Il fut presque heureux de pouvoir s'abandonner à la mort une fois de plus, sans enfants ni adultes pour bousculer sa trajectoire tombante. Pas la moindre perspective heureuse cette fois-ci, aucun contrepoids à la catastrophe. Il se laissa paisiblement sombrer dans un désespoir muet, qui mit à nouveau la lassitude en exergue à sa gueule. Sans sollicitations, il était tellement simple de glisser au tombeau.
Il fallut la collision d'une colombe à sa vie pour contrarier le sort. Il fallut l'essor de son vol pour l'arracher à la crasse rampante des rues. Il fallut son chant doux pour ameuter à nouveau des sourires à ses lèvres.
Dov était pourtant d'une espèce d'oiseaux moins familière des trilles. Colombe à en croire la signification de son nom, mais pie voleuse en son comportement, piochant les secrets aux nids d'autrui pour les redistribuer à qui payait assez. Il furetait à la première existence qu'on lui indiquait pour y déceler des informations convoitées à revendre. Mais ce n'était là que le moindre de ses talents, parmi des capacités par ailleurs innombrables. Dov savait guérir conjointement les âmes et les corps. Dov était un conteur, bien plus allégorique que ne l'avaient été les attrapeurs d'oiseaux. Et à sa manière étrange, diablement efficace... Il transmettait le savoir, l'émotion, le souvenir. Il avait l'intime connaissance de gestes immémoriaux.
Dov était un chaman égaré en ère industrielle. En l'apprenant, Azaria compris mieux qu'il se soit donné la peine de le tirer du brouillard : communiquer avec les morts faisait partie de ses attributions.
Dov lui communiqua ses connaissances médicinales, d'abord afin qu'il puisse en user pour lui même. Il lui appris à soulager ses maux en usant des bonnes plantes. Il lui donna la science des pressions adéquates, du balisage d'aiguilles. Et puisqu'il lui avait acquis une forme par ces chorégraphies, Dov entreprit d'y ajouter un fond.
Avec la Pie-Colombe et son mysticisme relevée de pragmatisme vint finalement un sens. Un but.

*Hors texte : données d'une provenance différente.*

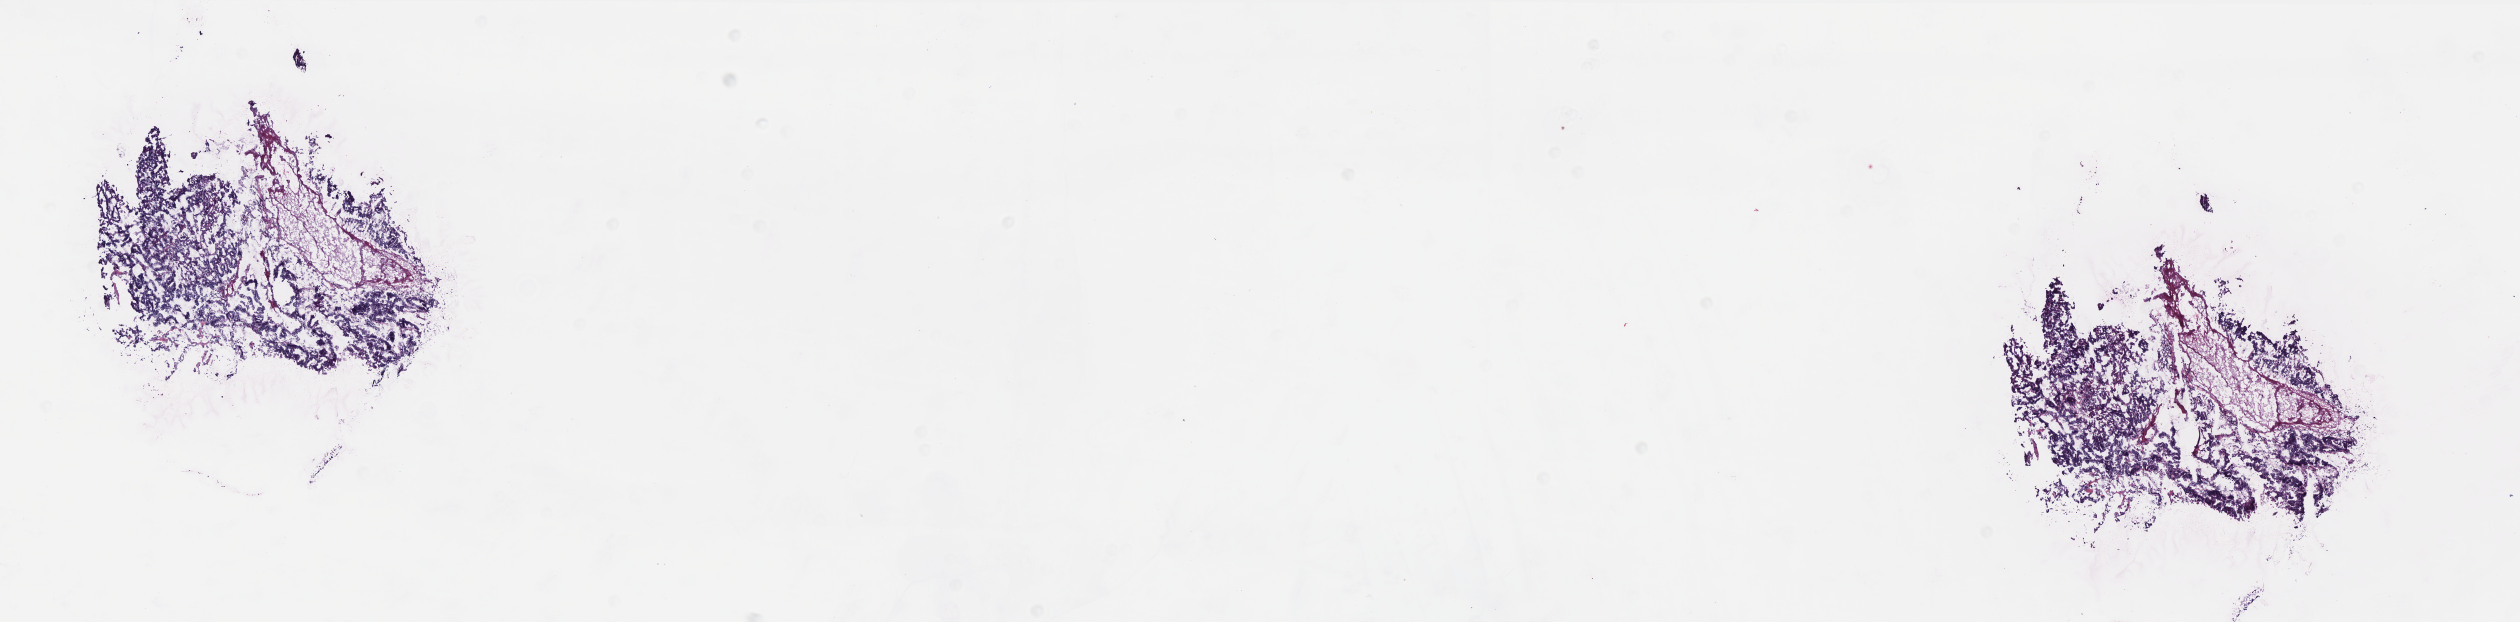
Digitized H&E-stained tissue section (whole slide) — whole scanned area (about 20.2 x 5.0 mm) shown as a low-resolution overview, frozen section from the bottom of the tissue portion, primary tumour sample from the uterus. Patient: female, age at initial diagnosis 63 years. Histologic grade: G2 (moderately differentiated). Pathologist review of this section (percent, as recorded): tumour cells 100%, tumour nuclei 80%, normal cells 0%, stromal cells 0%, necrosis 0%. Infiltration values recorded for this section: lymphocyte infiltration 0%, monocyte infiltration 0%, neutrophil infiltration 0%.
FIGO stage: IA. Pathologic diagnosis: Endometrioid adenocarcinoma, NOS (endometrium). Lymph nodes positive (case pathology): 0 of 14 examined.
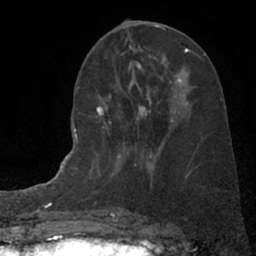
Breast MRI (dynamic contrast-enhanced), one axial slice. Position 33 of 66 along the scan axis. Cropped to one breast. Dynamic contrast-enhanced series, time point 2 of 7 at this slice position (early post-contrast). 1.5 T. TE 3 ms, TR 6.3 ms. 2.4 mm slice thickness. 256 × 256 image matrix, field of view 150 × 150 mm. Female patient.
Annotated regions visible in this slice (semi-automatically segmented with operator editing):
- enhancing-tissue mask used for the functional tumour volume (all voxels passing the contrast-enhancement thresholds inside the analysis volume; usually the tumour): bounding box <90,98,179,176> (left, top, right, bottom; pixels)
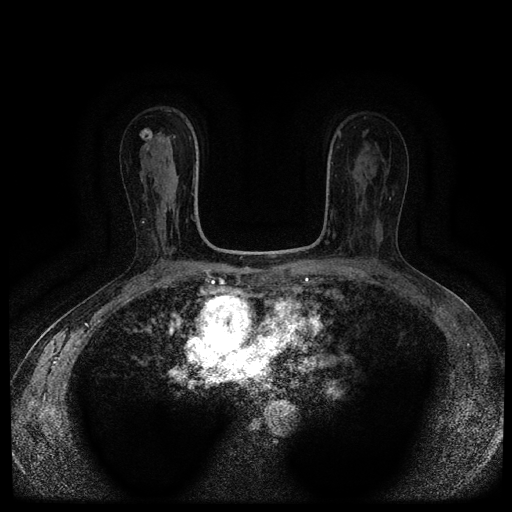
Breast MRI (dynamic contrast-enhanced, multi-phase), one axial slice. Position 62 of 116 along the scan axis. Dynamic contrast-enhanced series, time point 2 of 5 at this slice position (early post-contrast). 1.5 T. TE 2.7 ms, TR 5.4 ms. 2 mm slice thickness. 512 × 512 image matrix, field of view 330 × 330 mm. Female patient, age 63 years.
Structures marked on this image (semi-automatic segmentation, software-assisted and operator-edited):
- breast lesion (labelled benign in the annotation): bounding box [x1, y1, x2, y2] px = [139, 128, 153, 144]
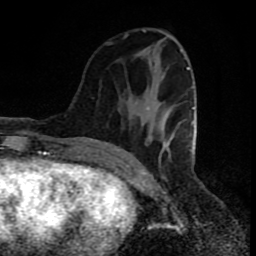
Breast MRI (dynamic contrast-enhanced), one axial slice. Position 30 of 80 along the scan axis. Cropped to one breast. Dynamic contrast-enhanced series, time point 2 of 8 at this slice position (early post-contrast). 1.5 T. TE 4.2 ms, TR 7 ms. 2 mm slice thickness. 256 × 256 image matrix, field of view 160 × 160 mm. Female patient.
Annotated regions visible in this slice (semi-automatic segmentation, software-assisted and operator-edited):
- enhancing-tissue mask used for the functional tumour volume (all voxels passing the contrast-enhancement thresholds inside the analysis volume; usually the tumour): bounding box (x1, y1, x2, y2) in pixels: (123, 34, 194, 160)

Usant de ses airs de madone, d'une vie passée à observer les autres, Azaria rejoignit les rangs grouillants des extorqueurs de secrets- plus portés aux intrigues sentimentales et aux filages qu'à l'espionnage industriel. S'en retournant toujours à la tanière de Dov, où il vit désormais. Persistant à chanter dans la rue et dans le fond des bars. Acquérant peu à peu une nouvelle routine. Mais pour la première fois épris de cette vie non subie.
N'oubliant pas pourtant qu'elle n'est rien qu'éphémère.

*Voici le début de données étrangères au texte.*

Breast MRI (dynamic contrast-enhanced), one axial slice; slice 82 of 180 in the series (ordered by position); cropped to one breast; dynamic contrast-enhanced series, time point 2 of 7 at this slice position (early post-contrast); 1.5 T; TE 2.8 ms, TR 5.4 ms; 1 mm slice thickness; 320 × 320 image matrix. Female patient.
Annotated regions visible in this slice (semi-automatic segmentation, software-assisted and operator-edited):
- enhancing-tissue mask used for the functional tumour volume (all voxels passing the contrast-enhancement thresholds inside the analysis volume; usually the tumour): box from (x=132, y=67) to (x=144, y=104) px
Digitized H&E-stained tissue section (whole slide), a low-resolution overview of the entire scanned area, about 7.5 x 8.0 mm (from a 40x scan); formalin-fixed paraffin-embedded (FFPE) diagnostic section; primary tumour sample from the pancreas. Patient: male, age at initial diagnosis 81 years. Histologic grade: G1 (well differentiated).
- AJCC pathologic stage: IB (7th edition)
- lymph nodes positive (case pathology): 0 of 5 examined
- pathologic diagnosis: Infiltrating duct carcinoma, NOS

Type d'augmentation: Médecine traditionnelle.
Augmentation: à discuter avec le MJ.
Réseau d'influence: Volatile des villes, Rossignol des rues. Urbain.

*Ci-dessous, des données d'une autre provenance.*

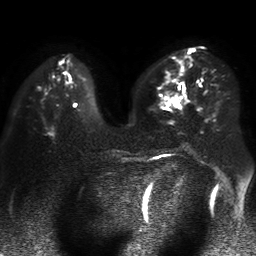
Breast MRI, one axial slice; position 22 of 50 along the scan axis; diffusion-weighted series; image 2 of 4 stored at this slice position (different b-values; order by instance number); 1.5 T; 256 × 256 image matrix. Female patient.
Structures marked on this image (manually delineated by an expert):
- tumour on diffusion-weighted imaging: bounding box (x1, y1, x2, y2) in pixels: (173, 100, 179, 105)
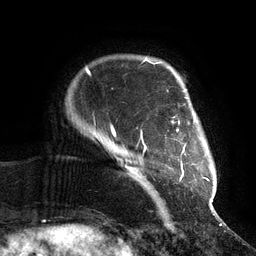
Breast MRI (dynamic contrast-enhanced), one axial slice. Position 15 of 134 along the scan axis. Cropped to one breast. Dynamic contrast-enhanced series, time point 2 of 6 at this slice position (early post-contrast). 3 T. TE 2.7 ms, TR 6.5 ms. 256 × 256 image matrix, field of view 200 × 200 mm. Female patient.
Outlined on this slice (semi-automatically segmented with operator editing):
- enhancing-tissue mask used for the functional tumour volume (all voxels passing the contrast-enhancement thresholds inside the analysis volume; usually the tumour): box from (x=111, y=89) to (x=209, y=210) px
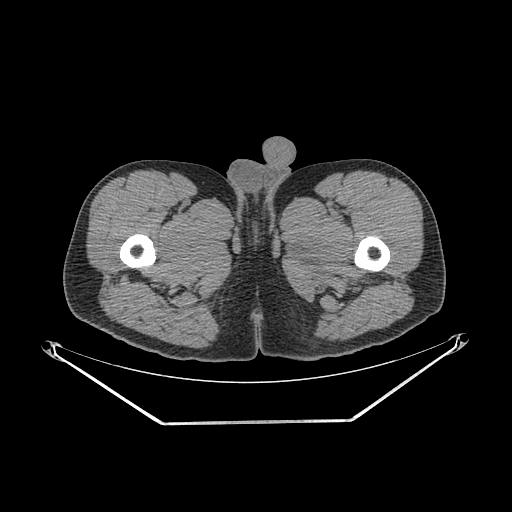
CT of an extremity soft-tissue mass (from a PET/CT study), one axial slice. 140 kVp. Soft-tissue window (W 400 / L 40 HU). 3.75 mm slice thickness. 512 × 512 image matrix. Male patient. Case-level facts recorded for this patient, not image findings: histological type: extraskeletal osteosarcoma; grade: high; site of the primary tumour: left adductur.
Outlined on this slice (expert contour drawn on MRI and transferred to this co-registered scan by the dataset authors):
- gross tumour volume (mass): bounding box [x1, y1, x2, y2] px = [283, 199, 385, 298]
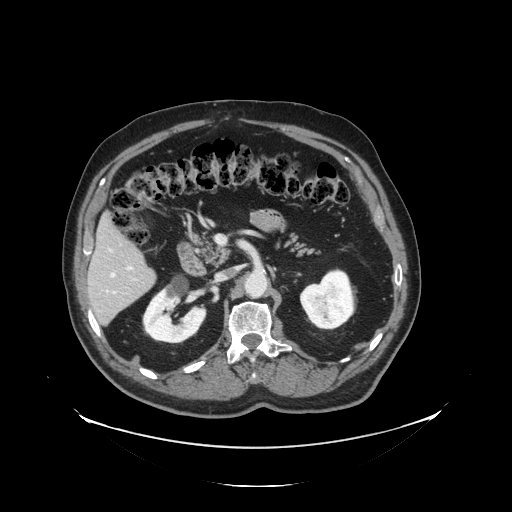
Contrast-enhanced abdominal CT, one axial slice; position 65 of 138 along the scan axis; reconstruction kernel STANDARD; 120 kVp; intravenous contrast given; soft-tissue window (W 400 / L 40 HU); 512 × 512 image matrix, field of view 497 × 497 mm. Case-level facts recorded for this patient, not image findings: patient: male, age 56 years at operation; diagnosis: colorectal cancer liver metastases, imaged before liver resection; multiple liver metastases: no; largest metastasis: 1.5 cm; disease in both lobes: no.
Annotated regions visible in this slice (manually delineated by an expert):
- liver: box from (x=90, y=218) to (x=155, y=325) px
- planned liver remnant (the part of the liver to remain after resection): (x=90, y=218)–(x=148, y=286)
- portal vein (with intrahepatic branches): (x=114, y=268)–(x=131, y=293)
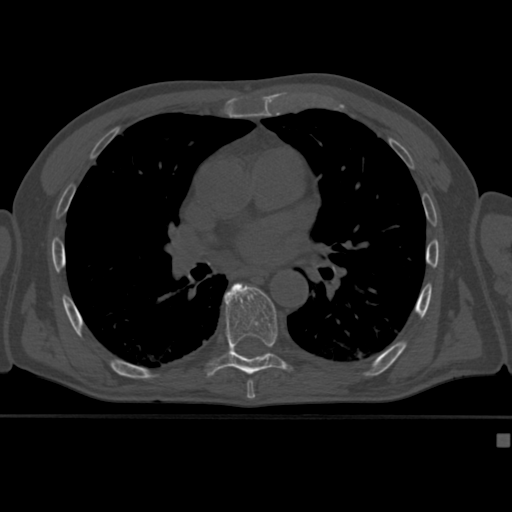
CT including the spine, one axial slice. Slice 265 of 430 in the series (ordered by position). 120 kVp. Bone window (W 1800 / L 400 HU). 512 × 512 image matrix, field of view 337 × 337 mm. Male patient, age 64 years. Case-level facts recorded for this patient, not image findings: primary cancer: uterus; vertebrae with lytic lesions (as recorded): T1, T4, T5, T7, L5.
Structures marked on this image (semi-automatic segmentation, software-assisted and operator-edited):
- T7 vertebra: bounding box (x1, y1, x2, y2) in pixels: (248, 379, 253, 382)
- T8 vertebra: (205, 282, 292, 377)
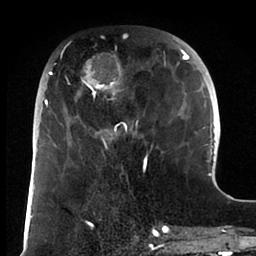
Breast MRI (dynamic contrast-enhanced), one axial slice; position 30 of 88 along the scan axis; cropped to one breast; dynamic contrast-enhanced series, time point 2 of 6 at this slice position (early post-contrast); 1.5 T; TE 1.9 ms, TR 4 ms; 1.8 mm slice thickness; 256 × 256 image matrix, field of view 190 × 190 mm. Female patient.
Structures marked on this image (semi-automatic segmentation, software-assisted and operator-edited):
- enhancing-tissue mask used for the functional tumour volume (all voxels passing the contrast-enhancement thresholds inside the analysis volume; usually the tumour): bounding box [x1, y1, x2, y2] px = [44, 38, 189, 166]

Inventaire personnel: Jamais de quoi se battre et chargé de très peu. Il y a dans ses poches de quoi communiquer et de quoi dessiner. Quelques crayons et un portable. Dans une sacoche, du nécessaire médicale. Des jumelles électroniques, un inhalateur, des huiles essentielles... Des crèmes, des feuilles, une flûte traversière. Des mouchards et micros qu'il répugne à utiliser, mais que Dov l'oblige à garder avec lui.